Credit: ©The Royal Society
    Image number: RS.21409

    Diving bell

    Date
    1783
    Creator
    Unknown, Engraver
    After
    Charles Spalding (1738 - 1783, British) , Mechanical engineer
    Object type
    Library reference
    31094
    Material
    Technique
    Dimensions
    height (print): 210mm
    width (print): 130mm
    Subject
    Content object
    Description
    Section of a diving bell, with two figures of air vessels. The diving bell is shown with the air cock E opened, ‘for passing the phlogisticated air from the bell, immediately into the external water’.

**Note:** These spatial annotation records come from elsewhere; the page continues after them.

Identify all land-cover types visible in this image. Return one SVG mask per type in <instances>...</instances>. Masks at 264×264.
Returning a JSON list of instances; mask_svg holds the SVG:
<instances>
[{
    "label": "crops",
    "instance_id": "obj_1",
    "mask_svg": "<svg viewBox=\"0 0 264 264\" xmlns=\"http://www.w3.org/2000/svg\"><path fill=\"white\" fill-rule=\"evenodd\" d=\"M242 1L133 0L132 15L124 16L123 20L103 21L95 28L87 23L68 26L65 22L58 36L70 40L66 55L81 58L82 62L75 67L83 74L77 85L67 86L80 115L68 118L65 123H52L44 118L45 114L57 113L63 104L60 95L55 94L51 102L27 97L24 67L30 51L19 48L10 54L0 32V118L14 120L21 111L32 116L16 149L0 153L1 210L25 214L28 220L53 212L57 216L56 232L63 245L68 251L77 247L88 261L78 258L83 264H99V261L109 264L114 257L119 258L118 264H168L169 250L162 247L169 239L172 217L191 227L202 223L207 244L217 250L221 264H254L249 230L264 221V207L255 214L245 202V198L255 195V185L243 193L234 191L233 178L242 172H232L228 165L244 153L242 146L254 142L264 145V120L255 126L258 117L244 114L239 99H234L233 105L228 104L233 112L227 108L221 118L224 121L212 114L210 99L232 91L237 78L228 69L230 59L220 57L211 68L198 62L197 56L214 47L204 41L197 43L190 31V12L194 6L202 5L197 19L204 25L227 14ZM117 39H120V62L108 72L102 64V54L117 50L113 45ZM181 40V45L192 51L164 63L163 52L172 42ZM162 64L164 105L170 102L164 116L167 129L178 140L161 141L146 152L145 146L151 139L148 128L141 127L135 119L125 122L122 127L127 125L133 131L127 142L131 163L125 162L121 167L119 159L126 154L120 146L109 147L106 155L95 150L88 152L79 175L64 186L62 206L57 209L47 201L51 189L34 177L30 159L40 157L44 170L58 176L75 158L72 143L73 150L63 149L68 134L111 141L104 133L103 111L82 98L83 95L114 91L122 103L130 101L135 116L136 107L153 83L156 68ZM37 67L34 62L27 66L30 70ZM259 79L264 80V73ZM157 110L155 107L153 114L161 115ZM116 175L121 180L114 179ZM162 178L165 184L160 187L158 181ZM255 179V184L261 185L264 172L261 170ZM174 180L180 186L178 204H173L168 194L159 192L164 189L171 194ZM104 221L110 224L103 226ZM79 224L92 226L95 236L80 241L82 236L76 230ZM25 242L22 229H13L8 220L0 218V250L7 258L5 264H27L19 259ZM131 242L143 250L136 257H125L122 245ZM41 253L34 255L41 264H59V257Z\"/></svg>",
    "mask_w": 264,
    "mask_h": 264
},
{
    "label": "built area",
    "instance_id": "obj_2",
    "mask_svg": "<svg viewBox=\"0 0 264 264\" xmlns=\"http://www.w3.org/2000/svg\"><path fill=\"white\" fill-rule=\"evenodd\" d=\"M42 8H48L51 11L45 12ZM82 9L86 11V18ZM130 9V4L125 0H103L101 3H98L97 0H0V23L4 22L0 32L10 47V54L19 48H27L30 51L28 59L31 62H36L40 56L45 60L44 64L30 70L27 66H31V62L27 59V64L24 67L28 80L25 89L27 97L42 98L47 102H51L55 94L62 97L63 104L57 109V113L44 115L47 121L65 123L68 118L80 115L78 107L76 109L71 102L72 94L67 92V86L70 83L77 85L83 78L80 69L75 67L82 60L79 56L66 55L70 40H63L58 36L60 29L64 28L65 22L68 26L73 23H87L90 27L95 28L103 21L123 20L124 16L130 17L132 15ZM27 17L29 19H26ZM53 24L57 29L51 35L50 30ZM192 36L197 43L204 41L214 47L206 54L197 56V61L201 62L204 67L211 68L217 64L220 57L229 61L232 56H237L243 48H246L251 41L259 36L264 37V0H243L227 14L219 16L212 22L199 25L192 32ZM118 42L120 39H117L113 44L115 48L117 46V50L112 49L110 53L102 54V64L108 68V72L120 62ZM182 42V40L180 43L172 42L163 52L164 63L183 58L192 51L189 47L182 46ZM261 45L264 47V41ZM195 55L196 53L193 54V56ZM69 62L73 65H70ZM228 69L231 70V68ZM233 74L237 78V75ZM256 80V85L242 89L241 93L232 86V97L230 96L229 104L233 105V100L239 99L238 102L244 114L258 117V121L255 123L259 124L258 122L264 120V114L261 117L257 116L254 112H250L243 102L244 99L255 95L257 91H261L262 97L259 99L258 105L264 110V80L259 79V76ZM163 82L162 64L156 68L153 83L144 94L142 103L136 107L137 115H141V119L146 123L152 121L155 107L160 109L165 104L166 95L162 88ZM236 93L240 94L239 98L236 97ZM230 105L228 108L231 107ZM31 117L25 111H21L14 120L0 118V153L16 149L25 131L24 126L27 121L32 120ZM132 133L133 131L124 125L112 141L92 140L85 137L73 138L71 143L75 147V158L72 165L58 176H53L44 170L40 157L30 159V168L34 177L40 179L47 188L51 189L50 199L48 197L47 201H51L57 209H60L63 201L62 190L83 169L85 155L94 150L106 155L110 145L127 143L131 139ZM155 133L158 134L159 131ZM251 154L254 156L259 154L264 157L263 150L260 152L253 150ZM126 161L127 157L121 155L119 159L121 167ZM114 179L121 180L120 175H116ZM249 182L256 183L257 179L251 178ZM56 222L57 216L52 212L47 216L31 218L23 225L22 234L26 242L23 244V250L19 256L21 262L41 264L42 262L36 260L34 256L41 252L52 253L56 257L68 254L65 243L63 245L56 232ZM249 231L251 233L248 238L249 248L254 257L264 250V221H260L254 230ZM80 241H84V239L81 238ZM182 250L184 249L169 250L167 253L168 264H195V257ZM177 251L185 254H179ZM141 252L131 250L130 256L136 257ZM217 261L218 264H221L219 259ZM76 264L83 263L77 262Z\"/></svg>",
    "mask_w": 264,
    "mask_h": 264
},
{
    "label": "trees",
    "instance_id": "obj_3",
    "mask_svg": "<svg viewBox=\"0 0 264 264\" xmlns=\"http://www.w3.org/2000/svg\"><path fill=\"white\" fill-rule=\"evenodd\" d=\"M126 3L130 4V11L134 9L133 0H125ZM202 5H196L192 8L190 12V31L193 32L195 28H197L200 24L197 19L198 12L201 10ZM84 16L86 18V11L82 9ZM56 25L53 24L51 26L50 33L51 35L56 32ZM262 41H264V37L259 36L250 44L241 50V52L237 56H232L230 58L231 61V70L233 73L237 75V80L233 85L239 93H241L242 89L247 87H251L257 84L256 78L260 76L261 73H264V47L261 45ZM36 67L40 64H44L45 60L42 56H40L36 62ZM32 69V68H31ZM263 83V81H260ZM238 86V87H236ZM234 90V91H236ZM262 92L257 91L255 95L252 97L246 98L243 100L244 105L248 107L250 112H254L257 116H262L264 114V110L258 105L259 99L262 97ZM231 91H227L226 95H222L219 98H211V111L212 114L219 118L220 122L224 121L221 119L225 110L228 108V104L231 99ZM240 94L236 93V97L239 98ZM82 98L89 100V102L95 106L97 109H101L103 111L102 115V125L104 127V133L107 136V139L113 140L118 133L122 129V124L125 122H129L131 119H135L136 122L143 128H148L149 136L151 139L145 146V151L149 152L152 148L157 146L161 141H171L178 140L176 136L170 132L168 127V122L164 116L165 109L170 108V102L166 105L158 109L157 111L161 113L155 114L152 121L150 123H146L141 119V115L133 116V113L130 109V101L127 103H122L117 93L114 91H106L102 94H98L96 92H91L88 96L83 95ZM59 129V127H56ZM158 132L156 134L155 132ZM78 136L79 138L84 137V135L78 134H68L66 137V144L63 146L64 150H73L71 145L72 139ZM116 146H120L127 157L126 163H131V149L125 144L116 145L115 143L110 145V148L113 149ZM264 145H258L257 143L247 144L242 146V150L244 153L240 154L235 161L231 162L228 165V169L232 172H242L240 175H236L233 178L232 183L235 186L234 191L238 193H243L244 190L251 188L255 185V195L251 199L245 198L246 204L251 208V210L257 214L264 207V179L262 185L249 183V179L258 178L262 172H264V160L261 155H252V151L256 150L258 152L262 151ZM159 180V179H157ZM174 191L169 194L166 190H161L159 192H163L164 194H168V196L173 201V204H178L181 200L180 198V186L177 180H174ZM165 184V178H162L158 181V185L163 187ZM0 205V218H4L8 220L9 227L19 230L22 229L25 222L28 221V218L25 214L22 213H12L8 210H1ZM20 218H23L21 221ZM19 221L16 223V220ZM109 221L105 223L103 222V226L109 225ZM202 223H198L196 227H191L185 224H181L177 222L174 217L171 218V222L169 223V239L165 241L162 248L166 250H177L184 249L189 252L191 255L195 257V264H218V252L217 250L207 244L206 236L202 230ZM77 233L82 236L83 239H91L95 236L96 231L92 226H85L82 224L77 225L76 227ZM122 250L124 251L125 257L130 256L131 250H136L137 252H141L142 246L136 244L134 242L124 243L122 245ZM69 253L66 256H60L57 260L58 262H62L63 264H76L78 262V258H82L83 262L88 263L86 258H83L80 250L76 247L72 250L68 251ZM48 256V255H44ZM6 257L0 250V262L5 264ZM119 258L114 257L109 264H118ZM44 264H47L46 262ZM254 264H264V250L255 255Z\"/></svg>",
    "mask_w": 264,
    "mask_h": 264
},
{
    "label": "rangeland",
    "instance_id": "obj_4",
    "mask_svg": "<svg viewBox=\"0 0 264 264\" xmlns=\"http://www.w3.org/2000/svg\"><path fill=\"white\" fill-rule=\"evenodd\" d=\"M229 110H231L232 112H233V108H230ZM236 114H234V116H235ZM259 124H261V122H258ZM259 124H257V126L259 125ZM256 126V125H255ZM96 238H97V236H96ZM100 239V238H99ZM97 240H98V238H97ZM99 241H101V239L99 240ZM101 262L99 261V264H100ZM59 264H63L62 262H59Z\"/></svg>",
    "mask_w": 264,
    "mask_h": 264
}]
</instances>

    The accompanying text describes an invention ‘constructed on a small scale, but on the same principles with that of Doctor Halley, during part of the summer, and autumn of 1775’. The bell was intended to be used in wreck recovery of the ‘Peggy’, lost in a severe storm off the Farne Islands, Northumberland, England.

    Plate illustrating the paper ‘A Bounty of Twenty Guineas was given to Mr. Spalding, of Edinburgh, for his improvement on the Diving Bell, 1776’, Transactions of the Society, instituted at London, for the Encouragement of Arts, Manufactures, and Commerce… [Transactions of the Royal Society of Arts] v.1, (1783) pp.220-238.

    Inscribed below: ‘SECTION of Mr. Spalding’s improved Diving Bell’.

    Charles Spalding (1738-1783) British confectioner, mechanical engineer and salvage expert, died while diving on the wreck of the Belgioso in the Irish Sea.

    Edmond Halley (1656-1742), British astronomer, was elected a Fellow of the Royal Society in 1678.